April smiled toward the floor, wryly. “You may want to keep our number handy. I think he’ll be looking for a new job soon.”
Christophe tinke
red with two of the cellophane-wrapped cups left earlier by the maid, then his luggage. He pulled out a box of his own coffee bags. Not that she feared contamination, old ghosts coming home to haunt, but still, here was the catalyst behind everything.
He was either a mind reader or his peripheral vision was phenomenal. “You don’t mind, do you?”
She smiled. “No.” How would Dr. Gurvitz put this? Drink that which you fear most. Aversion therapy.
Christophe poured the boiling water, steeped a bag into each cup, and April met him halfway to take hers. Curling back into the chair, and if it wasn’t quite as aesthetically comforting as wrapping her hands around a fat ceramic mug, it would do nicely. No atheists in foxholes, and no bad coffee while waiting to hear if she was now the Widow Kingston-Gray.
Christophe moved to the window, parting the curtain and peering into the heart of the downpour. She tried to watch him without being obvious.
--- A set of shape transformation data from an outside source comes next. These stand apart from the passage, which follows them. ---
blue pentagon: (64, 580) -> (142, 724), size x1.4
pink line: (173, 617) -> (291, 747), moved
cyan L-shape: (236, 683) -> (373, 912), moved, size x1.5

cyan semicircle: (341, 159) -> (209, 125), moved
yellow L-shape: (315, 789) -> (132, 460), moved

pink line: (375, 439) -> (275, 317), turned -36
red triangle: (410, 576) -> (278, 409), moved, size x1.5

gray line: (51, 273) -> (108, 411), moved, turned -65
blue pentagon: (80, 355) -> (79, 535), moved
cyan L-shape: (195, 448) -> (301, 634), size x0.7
That he was a survivor was apparent only at third or fourth glance, when you realized he would not stand atop his trials as if they were conquered mountains, but instead, pick through their rubble even as they fell upon him. Such a trait seemed infinitely more rare.
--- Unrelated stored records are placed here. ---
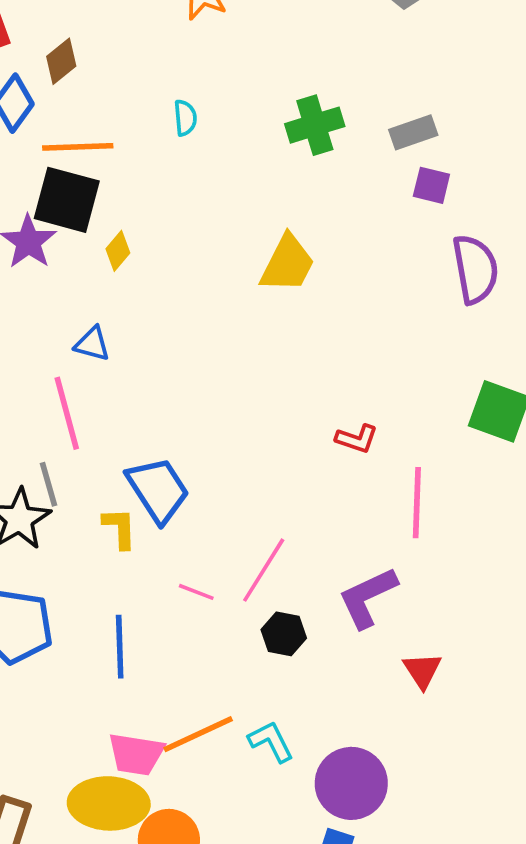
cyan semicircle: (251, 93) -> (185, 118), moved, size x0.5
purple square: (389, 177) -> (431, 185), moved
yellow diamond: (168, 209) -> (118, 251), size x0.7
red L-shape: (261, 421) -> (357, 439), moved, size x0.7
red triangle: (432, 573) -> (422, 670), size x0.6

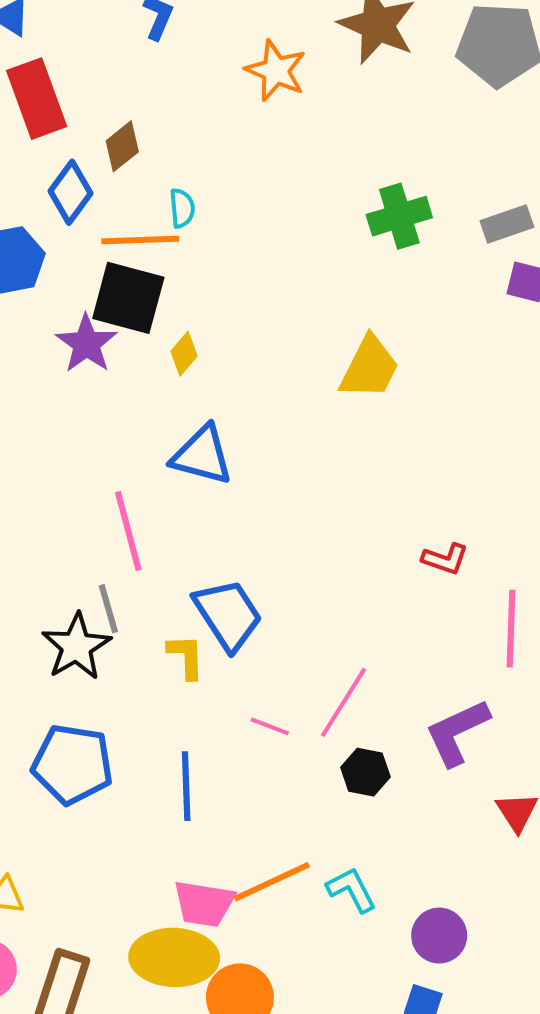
cyan semicircle: (185, 118) -> (182, 208), moved
blue triangle: (92, 344) -> (202, 455), moved, size x1.6
purple circle: (351, 783) -> (439, 936), size x0.7

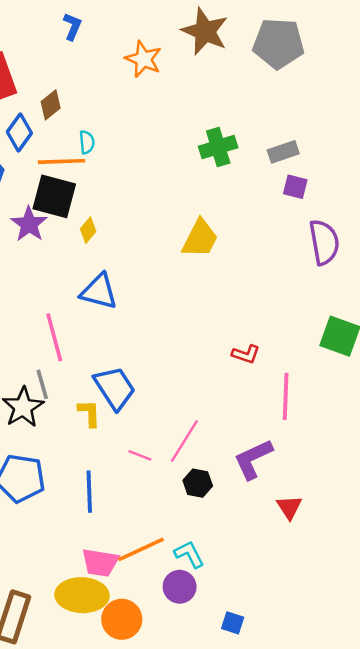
purple circle: (439, 936) -> (180, 587), moved

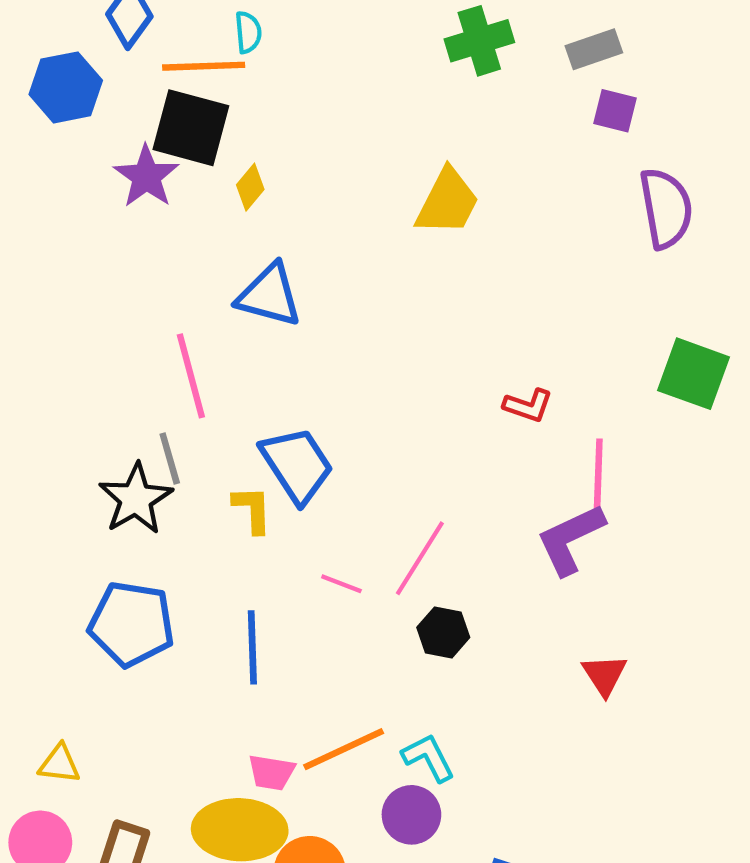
purple L-shape: (253, 459) -> (570, 539), moved
pink trapezoid: (100, 563) -> (271, 772), size x0.7

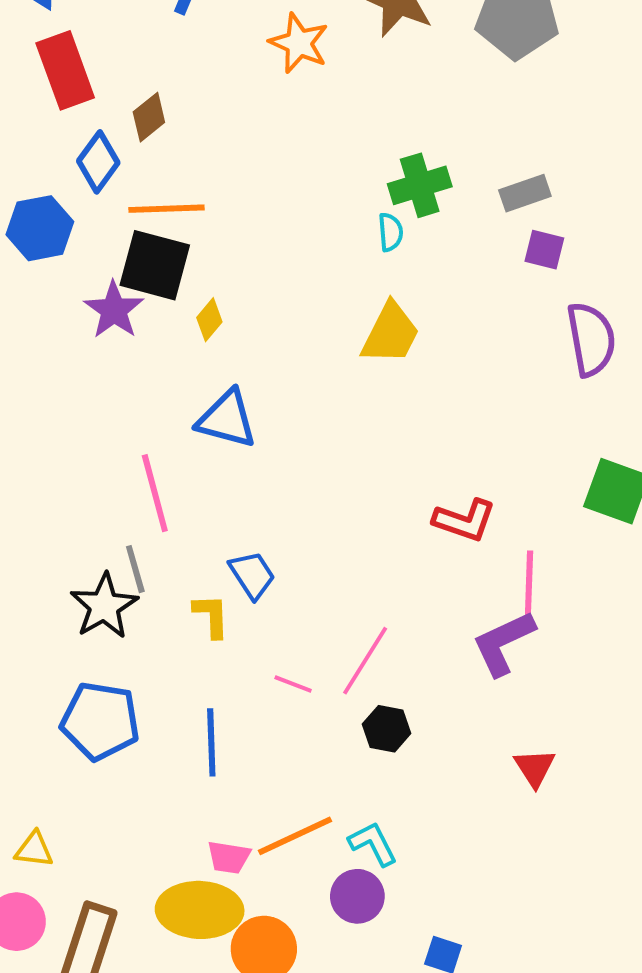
cyan semicircle: (248, 32) -> (390, 232), moved
red L-shape: (528, 406) -> (465, 520), size x1.4
blue trapezoid: (297, 465) -> (252, 575), size x0.7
“It’s like this around Port-au-Prince, in the rainy season.” He stood mesmerized by the sight. “For hours and hours. Hillsides will collapse into mudslides. It is not wise to be downstream of a cemetery. At times the mud pulls corpses free of their tombs, and they flow down with the mud.”
She saw it in her mind’s eye, black arms and legs, animated by an indifferent nature, left in a jumble like so many broken branches.
“No coffins?” she said.
“Oh, coffins, yes.” Christophe nodded out the window. “When they first were entombed. But undertakers, they sometimes bribe the cemetery keepers to let them come back and steal the coffins, so they might sell them again.” He let the curtain fall. Looked at her and shrugged, as if to ask, What can you do? He left the window and sat on the bed with his coffee, leaning back against the headboard.
“What will you do next, Christophe?” She had to know.